## TAREFAS A FAZER:
a - No texto sobre o Tottenham e Mourinho, reescreva de "Sobretudo, é um" até "um conceito crucial.", incluindo esse trecho final, mudando "Tottenham" para "Spurs".
b - Liste todos os nomes que aparecem na lista da comissão técnica renovada de José Mourinho, no texto sobre o Tottenham.
c - Retome o texto sobre o Tottenham e Mourinho a partir do ponto em que ele para.

## TEXTO FORNECIDO:
_____
Sobretudo, é um plantel com situações contratuais pouco desejáveis. Alguns jogadores queriam sair, mas tiveram que permanecer; outros estão confusos sobre o futuro e isso afeta diretamente no desempenho do presente. Além de que após cinco temporadas de altíssima exigência física e mental, cansaram. Para exemplificar, o Tottenham foi de um dos melhores times na pressão alta para um dos piores. E era um conceito crucial.
Contratos que se encerram em 2020:
– Toby Alderweireld;
– Jan Vertonghen;
– Christian Eriksen.
O treinador português precisará revigorar um grupo que pode, caso sua forma de agir continue trazendo reações negativas, minar o potencial do seu trabalho. Daí vem a importância de um refresh na mente e a reformulação da comissão técnica é uma notícia interessante. João Sacramento, ex-Lille, é seu novo auxiliar e pode trazer visões diferentes das propostas pelo antigo aliado Rui Faria.
Mourinho deve reconhecer que precisa usar os estímulos certos para colocar o clube em um caminho condutivo ao sucesso, não apenas causar um choque imediato. Acertando nesse sentido, tem tudo para montar um conjunto competitivo e, quem sabe, dar o gosto dos troféus para uma torcida sedenta por isso. O material humano encaixa de diversas formas com as preferências do Special One.
O fato de já ter se interessado por Alderweireld, Rose, Dier e Lucas Moura em outros momentos fala por si. Certamente tem conhecimento profundo sobre tais atletas e pode utilizá-los como base do seu sistema, principalmente os três primeiros. O belga é o tipo de líder imponente que ele gosta pra zaga; o lateral inglês já mostrou que pode render em alta intensidade com e sem a bola; e o volante é do tipo que, encaixado em uma formação coerente, comanda a frente da defesa e quebra transições com disciplina posicional.
A comissão técnica renovada de José Mourinho:
– João Sacramento | auxiliar;
– Carlos Lalin | preparador físico;
– Nuno Santos | treinador de goleiros;
– Ricardo Formosinho | analista tático;
– Giovanni Cerra | analista técnico.
Son é um ponta devastador em velocidade e não se opõe a fazer a recomposição – além de ser versátil. Se conseguir se ‘desenferrujar’ um pouco, Kane serve de referência pra um jogo mais direto, prende a marcação adversária e claro, é artilheiro. Alli pode reencontrar sua produtividade com um treinador que gosta de funções específicas como a Dele (rs), de infiltração. Lucas? José deve ter um plano, depois de tentar contratá-lo tantas vezes. É peça de contra-ataque.
_____
(Dados coletados)
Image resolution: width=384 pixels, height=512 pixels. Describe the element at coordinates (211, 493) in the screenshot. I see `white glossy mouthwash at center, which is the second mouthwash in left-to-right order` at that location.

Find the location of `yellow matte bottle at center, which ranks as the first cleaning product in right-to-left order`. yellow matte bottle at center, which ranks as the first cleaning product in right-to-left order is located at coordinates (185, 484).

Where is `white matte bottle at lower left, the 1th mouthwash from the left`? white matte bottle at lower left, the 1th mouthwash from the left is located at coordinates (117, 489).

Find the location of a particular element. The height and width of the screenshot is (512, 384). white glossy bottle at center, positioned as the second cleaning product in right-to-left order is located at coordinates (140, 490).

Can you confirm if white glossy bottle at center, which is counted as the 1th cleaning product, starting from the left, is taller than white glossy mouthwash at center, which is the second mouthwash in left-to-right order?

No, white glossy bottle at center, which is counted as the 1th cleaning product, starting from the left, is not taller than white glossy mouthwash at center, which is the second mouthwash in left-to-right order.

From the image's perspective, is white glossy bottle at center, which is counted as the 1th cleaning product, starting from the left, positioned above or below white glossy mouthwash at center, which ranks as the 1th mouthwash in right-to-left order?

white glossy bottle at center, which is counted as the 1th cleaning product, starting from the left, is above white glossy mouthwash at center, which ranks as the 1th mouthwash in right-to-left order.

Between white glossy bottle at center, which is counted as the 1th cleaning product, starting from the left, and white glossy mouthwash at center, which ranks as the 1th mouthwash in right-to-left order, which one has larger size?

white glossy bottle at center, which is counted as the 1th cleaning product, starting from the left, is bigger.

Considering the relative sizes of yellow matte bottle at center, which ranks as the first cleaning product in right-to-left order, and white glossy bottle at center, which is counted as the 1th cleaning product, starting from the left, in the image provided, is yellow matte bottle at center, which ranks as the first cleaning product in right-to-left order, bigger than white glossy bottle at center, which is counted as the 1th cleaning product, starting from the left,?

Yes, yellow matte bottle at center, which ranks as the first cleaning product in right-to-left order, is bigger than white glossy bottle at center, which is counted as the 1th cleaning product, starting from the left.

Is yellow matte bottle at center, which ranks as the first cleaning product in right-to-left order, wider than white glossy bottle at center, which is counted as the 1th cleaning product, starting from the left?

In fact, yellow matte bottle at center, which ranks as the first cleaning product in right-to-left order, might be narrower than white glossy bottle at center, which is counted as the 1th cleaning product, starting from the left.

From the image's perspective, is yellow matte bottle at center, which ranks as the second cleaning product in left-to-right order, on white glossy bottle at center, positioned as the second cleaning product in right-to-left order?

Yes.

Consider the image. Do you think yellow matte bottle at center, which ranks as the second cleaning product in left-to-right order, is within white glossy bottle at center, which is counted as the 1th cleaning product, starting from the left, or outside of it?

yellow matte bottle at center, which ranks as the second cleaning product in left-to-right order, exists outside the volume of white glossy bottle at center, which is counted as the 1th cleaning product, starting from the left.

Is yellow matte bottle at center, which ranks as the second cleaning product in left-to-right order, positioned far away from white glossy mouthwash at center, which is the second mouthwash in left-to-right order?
_____
## RESPOSTAS EM ORDEM:
a -
Sobretudo, é um plantel com situações contratuais pouco desejáveis. Alguns jogadores queriam sair, mas tiveram que permanecer; outros estão confusos sobre o futuro e isso afeta diretamente no desempenho do presente. Além de que após cinco temporadas de altíssima exigência física e mental, cansaram. Para exemplificar, o Spurs foi de um dos melhores times na pressão alta para um dos piores. E era um conceito crucial.

b - João Sacramento, Carlos Lalin, Nuno Santos, Ricardo Formosinho, Giovanni Cerra

c -
Para o momento sem a posse, crucial em sua filosofia, conta com o coringa Sissoko. O francês é daqueles aplicados e capacitados o suficiente para desempenhar compensações táticas como poucos. Fechando o meio ao lado de Dier, dando vigor físico pela ala ou compondo o setor de ataque pela direita – opção viável para clássicos. Vertonghen e Foyth são zagueiros de origem, mas acostumados também com a lateral; ideais se o objetivo é redobrar a marcação.
Vejo a posição de Ndombele segura, mas algumas incógnitas ao seu redor. Outrora uma estrela incontestável, vai ser interessante acompanhar os próximos passos de Eriksen – há a possibilidade de acordar com um novo comandante de respeito ou ficar encostado de vez. Lo Celso chegou do Bétis com muita expectativa, foi pro departamento médico e em breve trará questões sobre sua utilização.
E a forma que a diretoria vai lidar com a composição do plantel pode definir a vida de Mou no lado branco de Londres. Como ele mesmo aprendeu em Manchester, não há boa intenção no campo que se salve em caso de insatisfação e falta de vontade nos bastidores. Passo a passo, alinhando o seu entorno – falam na vinda do diretor Luis Campos, do Lille, de onde trouxe dois membros pro staff – e completando o time nas próximas janelas, pode sair coisa boa do casamento entre Mourinho e Tottenham.
Pochettino não ficará muito tempo sozinho; acompanhará essa história de seu trono em outro grande clube, sem dúvidas.